Count II — FCRA Claim Against Hams Trust and Harris Barrington
The banks raise two arguments here. First, they maintain that the information they provided to the credit agencies was accurate because plaintiff was a primary obligor, was not entitled to Section 2S notice, and therefore was delinquent. Having rejected that argument above, we turn to the second, that even if they did collect and report the debt improperly, they did not negligently (15 U.S.C. § 1681o) or intentionally (15 U.S.C. § 1681n) report false information. The banks claim that they believed they could legally collect from plaintiff and report him to credit agencies, and that their belief was reasonable because there is no definitive caselaw declaring that someone in plaintiffs position is a cosigner.

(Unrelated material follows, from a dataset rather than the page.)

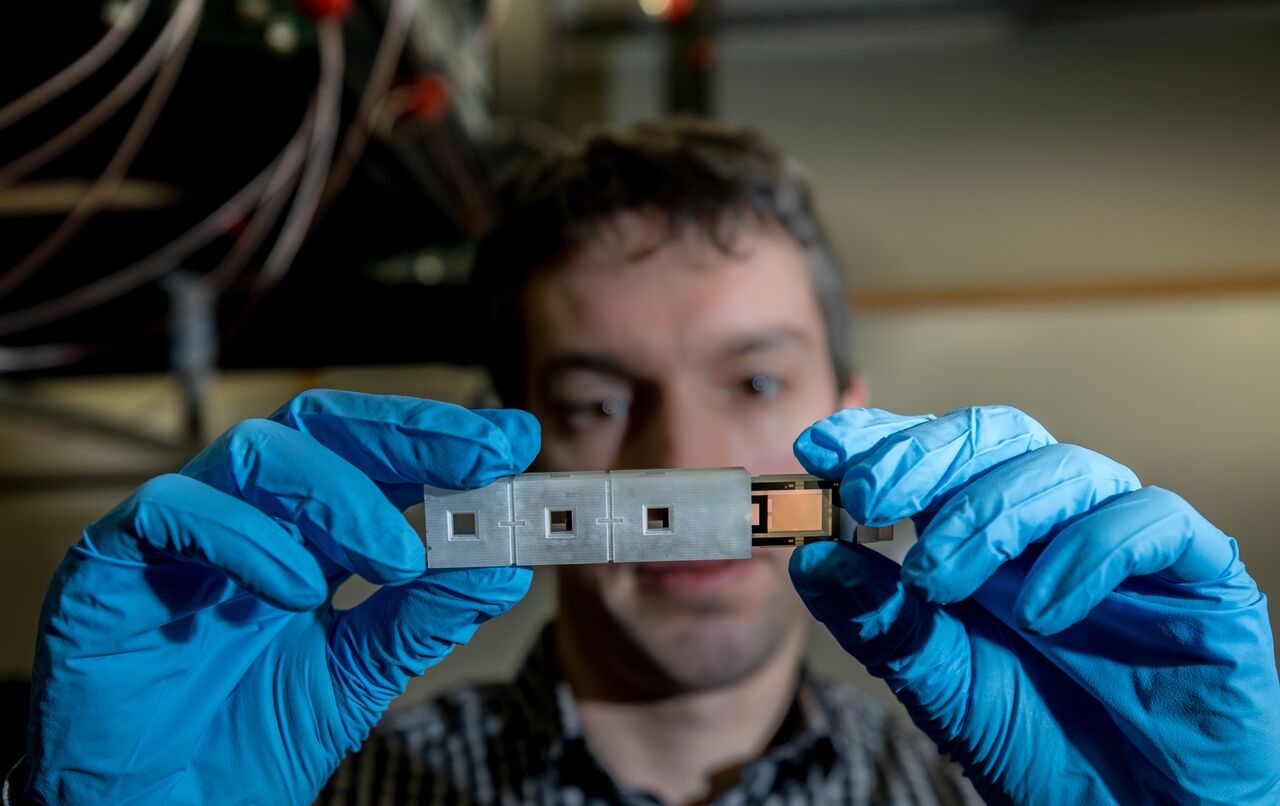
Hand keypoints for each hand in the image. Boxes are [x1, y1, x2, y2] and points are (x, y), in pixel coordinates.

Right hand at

We disagree. The absence of precedent interpreting who qualifies as a “cosigner” for Section 2S purposes may be relevant to the banks’ mental state, but it is not dis-positive. This is not a qualified immunity case where a plaintiff must establish that a defendant violated “clearly established law,” and the absence of binding precedent can itself be sufficient to dismiss a claim. The standard for proving negligence is much more lenient.
Mental state is a factual question typically decided by a jury, and one we are loathe to scrutinize at this stage of litigation. We do not know what the banks were thinking when they decided to collect from plaintiffs account and to report his alleged delinquency to the credit agencies. But federal notice pleading does not require the complaint to state specific facts establishing mental state. Plaintiff adequately alleges that the banks had the proper mental state. There are multiple *942sets of facts consistent with these allegations and on a motion to dismiss we cannot entertain the banks’ factual arguments to the contrary.
Count I — FCRA Claim Against Equifax and Trans Union
Equifax and Trans Union rely exclusively on the banks’ argument that their characterization of the debt was accurate. We have already found that plaintiff has sufficiently alleged that Harris Barrington acted improperly. Having raised no independent arguments, Equifax’s and Trans Union’s motions to dismiss must also be denied.
CONCLUSION
For the foregoing reasons, defendants’ motions to dismiss are denied.
. Although not specifically stated in the complaint, it can be inferred that Experian has ceased reporting the contract as delinquent on plaintiff’s credit report.
. Plaintiff moved to strike any argument based on the MVRSA, asserting that the banks raised this statute for the first time in their reply brief. The banks, in turn, claim that motion to strike itself raised new issues. We agree that the MVRSA should have been raised in the initial briefs. We also find, however, that a discussion of the MVRSA, and the way it interacts- with the ICFA, are essential to understanding Section 2S. Plaintiff’s motion to strike effectively serves as a surreply. Counting the response and reply to the motion to strike, we now have three briefs from each side. Any unfair surprise has been mitigated and all parties have had ample opportunity to be heard.
. By securing a cosigner who is within the special class defined by Section 18, the creditor will only need to comply with Section 2S before recovering from the surety, instead of having to exhaust all legal remedies against the principal before taking action against a guarantor.
. There is nothing in Section 2S that conflicts with the FTC’s admonition that we ignore how the party’s designate themselves in favor of a rule based on who receives property. Section 18, in fact, seems to endorse this principle.